The vegetable dehydration industry has gradually come to rely more and more on the use of bin-type finishing driers. Their operation, general use, and design are discussed in United States Department of Agriculture Miscellaneous Publication No. 540 (1944), and Bureau Publication AIC-15 (1943, Revised 1944). The advantages obtained through the use of finishing bin driers are numerous. The bins provide a low-cost method for removing the moisture from the product during the slow-drying stage near the end of the dehydrating process, and they permit close control of the product’s moisture content during the final stage of drying. The bins also provide an economical means for holding the product and equalizing its moisture content before the material is packaged. Dried apples and prunes are commonly stored for some time in bins after drying for this same purpose. In addition, a properly designed bin finishing system can materially increase tunnel capacity and improve operation flexibility. In some plants the bins are made portable for convenience. additional flexibility of operation, and also, they reduce conveyer equipment requirements. Sometimes dehumidified air is supplied to the bins to expedite the drying process. The theory of through-flow drying in the low-moisture region, as applied to bin finishing driers, has been discussed by Van Arsdel (1953).
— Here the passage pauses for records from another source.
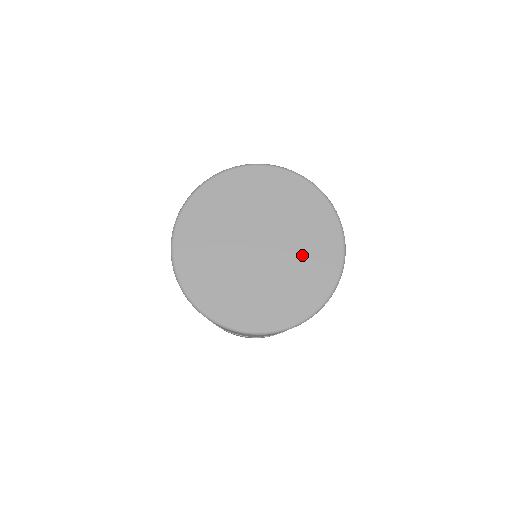
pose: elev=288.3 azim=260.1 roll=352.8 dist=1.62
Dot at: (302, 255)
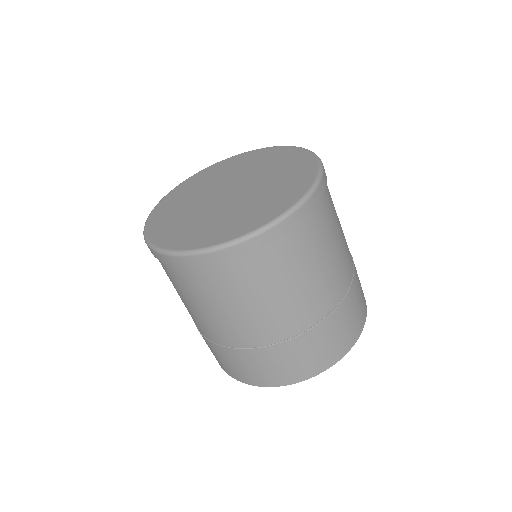
Dot at: (273, 172)
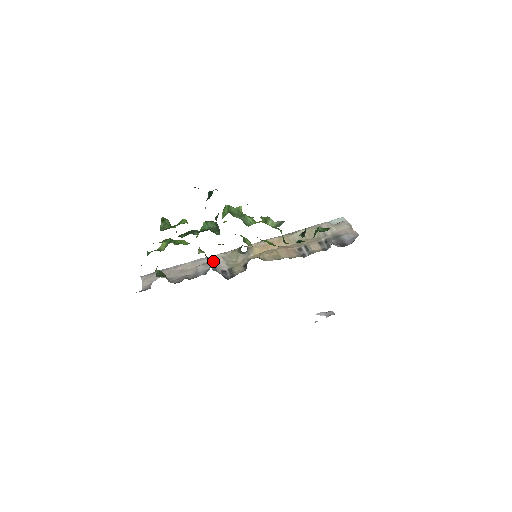
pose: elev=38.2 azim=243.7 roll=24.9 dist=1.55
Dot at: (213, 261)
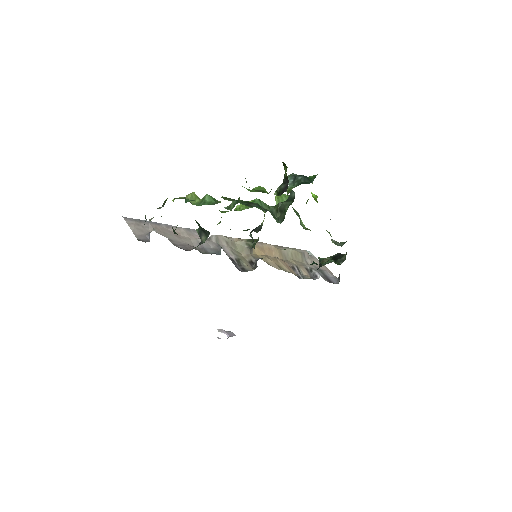
Dot at: (217, 241)
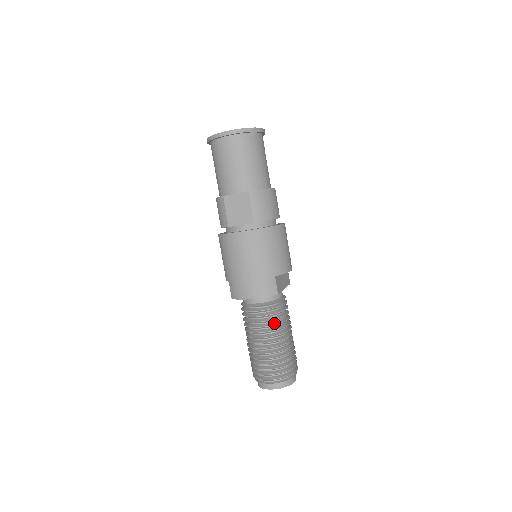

In order to make the dehydration operation less critical with respect t o possible heat damage or other injury to the product, morKattention is


being directed to the quality and preparation of the raw material. For example, consideration is now being given to the control of the sugar content in potatoes. Campbell and Kilpatrick (1945) demonstrated that sensitivity to heat damage during dehydration is a function of the reducing sugar content in the potatoes. It has been shown that blanching is necessary during the preparation of most vegetables that are to be dehydrated. The two primary reasons for this requirement are: (I) to prevent or check the development of undesirable colors, flavors, and loss of vitamins which occur during dehydration and subsequent storage, and (2) to obtain a finished product which will rehydrate readily, cook rapidly, and yield a cooked product of desirable texture and flavor qualities. There are no data available which directly correlate the degree of enzyme in- activation and quality retention of dehydrated products during storage. However, most investigators agree that blanching to a degree sufficient to inactivate the peroxidase enzyme systems present in the various commodities is sufficient for quality retention. Blanching much beyond this point is undesirable due to the loss of soluble nutrients as a result of leaching caused by extended exposure of the product to the blanching medium. In order to prevent undesirable changes during dehydration and storage, there is a recent trend to treat the raw prepared material with additives. Sulfur dioxide has, of course, been used for this purpose for many years. Some of the new additives may have certain advantages over sulfur dioxide. As examples of the new additives, starch has been used to coat prepared carrots. Compared with sulfur dioxide, the starch gives carrots equal or better protection from loss of carotene and color during subsequent storage, according to Masure and associates (1950). Treatment of potatoes with calcium chloride to control sloughing and reduce heat damage during dehydration was suggested by Campbell and Kilpatrick (1945). Experimental confirmation of the favorable results of this treatment has recently been presented by Simon et al. (1954). The same authors (1953) proposed the use of thinner pieces, treated with calcium chloride to control sloughing, in order to speed up the drying and thus reduce heat damage. In effect, most of these procedures increase the drying capacity of the dehydrators by permitting the use of higher drying temperatures.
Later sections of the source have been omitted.